◆ TEXT EXTRACT ◆

Studio album by Husky Rescue
- Released: January 15, 2007
- Recorded: 2006/2007
- Genre: Ambient
- Label: Catskills Records

Husky Rescue chronology
| Country Falls (2004) | Ghost is Not Real (2007) | Other World: Remixes and Rarities (2007) |

= Ghost Is Not Real =

Ghost is Not Real is the second full-length album by Finnish ambient pop band Husky Rescue. It was released on Catskills Records on January 15, 2007. The Helsinki-based band, originally a one-man show orchestrated by Marko Nyberg, started with the intention of producing cinematic music inspired by the "power of films and hypnotic quality of photography." Even though the band has changed, now a four-sometimes-five member band with female lead singer, the original intentions are still there on the group's latest album Ghost Is Not Real, a collection of songs that, as the above quote suggests, makes for perfect company as we waltz through time and space into the dead of winter.

◆ JOB ◆
Copy out the text on the album Ghost Is Not Real in full, word for word.

◆ EXTRACTED MATERIAL ◆
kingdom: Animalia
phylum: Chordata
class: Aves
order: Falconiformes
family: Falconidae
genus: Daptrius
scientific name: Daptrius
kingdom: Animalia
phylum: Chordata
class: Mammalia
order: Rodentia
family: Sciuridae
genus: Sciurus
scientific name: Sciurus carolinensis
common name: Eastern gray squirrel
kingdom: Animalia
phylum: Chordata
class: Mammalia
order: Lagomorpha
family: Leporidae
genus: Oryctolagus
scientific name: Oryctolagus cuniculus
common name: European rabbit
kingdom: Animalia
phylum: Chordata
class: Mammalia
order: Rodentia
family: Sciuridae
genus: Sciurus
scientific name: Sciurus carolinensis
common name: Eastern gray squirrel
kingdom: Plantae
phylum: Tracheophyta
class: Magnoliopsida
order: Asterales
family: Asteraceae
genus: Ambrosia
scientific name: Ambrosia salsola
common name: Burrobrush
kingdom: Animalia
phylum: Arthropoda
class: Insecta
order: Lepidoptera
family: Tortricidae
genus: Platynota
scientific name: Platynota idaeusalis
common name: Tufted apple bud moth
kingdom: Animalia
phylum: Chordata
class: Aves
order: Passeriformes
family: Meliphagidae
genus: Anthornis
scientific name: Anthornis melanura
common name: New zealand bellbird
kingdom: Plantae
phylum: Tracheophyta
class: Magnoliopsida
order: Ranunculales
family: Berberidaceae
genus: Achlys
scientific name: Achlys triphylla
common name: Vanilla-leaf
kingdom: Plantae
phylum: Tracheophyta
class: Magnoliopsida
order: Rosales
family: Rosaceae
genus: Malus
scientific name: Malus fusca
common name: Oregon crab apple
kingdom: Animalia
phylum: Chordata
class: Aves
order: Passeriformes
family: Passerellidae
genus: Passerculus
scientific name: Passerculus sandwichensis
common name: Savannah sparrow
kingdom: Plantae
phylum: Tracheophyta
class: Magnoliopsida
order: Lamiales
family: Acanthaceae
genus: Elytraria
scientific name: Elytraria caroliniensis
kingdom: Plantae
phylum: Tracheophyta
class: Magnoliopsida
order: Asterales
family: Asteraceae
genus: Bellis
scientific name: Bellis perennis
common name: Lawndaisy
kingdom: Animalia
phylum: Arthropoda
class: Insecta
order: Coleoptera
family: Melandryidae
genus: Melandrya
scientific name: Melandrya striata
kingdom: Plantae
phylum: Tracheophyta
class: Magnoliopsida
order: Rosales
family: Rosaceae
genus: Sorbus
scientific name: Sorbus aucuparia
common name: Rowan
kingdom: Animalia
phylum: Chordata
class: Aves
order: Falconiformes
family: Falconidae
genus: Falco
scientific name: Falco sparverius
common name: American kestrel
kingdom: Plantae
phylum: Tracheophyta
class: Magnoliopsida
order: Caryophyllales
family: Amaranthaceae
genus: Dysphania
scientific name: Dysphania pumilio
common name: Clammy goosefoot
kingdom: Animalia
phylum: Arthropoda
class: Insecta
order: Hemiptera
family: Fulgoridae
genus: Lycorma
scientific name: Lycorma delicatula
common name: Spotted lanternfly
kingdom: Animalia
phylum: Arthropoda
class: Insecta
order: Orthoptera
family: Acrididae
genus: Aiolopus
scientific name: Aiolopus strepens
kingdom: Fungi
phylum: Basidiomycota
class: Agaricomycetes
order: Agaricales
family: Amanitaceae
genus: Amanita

◆ SOLUTION ◆
Studio album by Husky Rescue
- Released: January 15, 2007
- Recorded: 2006/2007
- Genre: Ambient
- Label: Catskills Records

Husky Rescue chronology
| Country Falls (2004) | Ghost is Not Real (2007) | Other World: Remixes and Rarities (2007) |

= Ghost Is Not Real =

Ghost is Not Real is the second full-length album by Finnish ambient pop band Husky Rescue. It was released on Catskills Records on January 15, 2007. The Helsinki-based band, originally a one-man show orchestrated by Marko Nyberg, started with the intention of producing cinematic music inspired by the "power of films and hypnotic quality of photography." Even though the band has changed, now a four-sometimes-five member band with female lead singer, the original intentions are still there on the group's latest album Ghost Is Not Real, a collection of songs that, as the above quote suggests, makes for perfect company as we waltz through time and space into the dead of winter.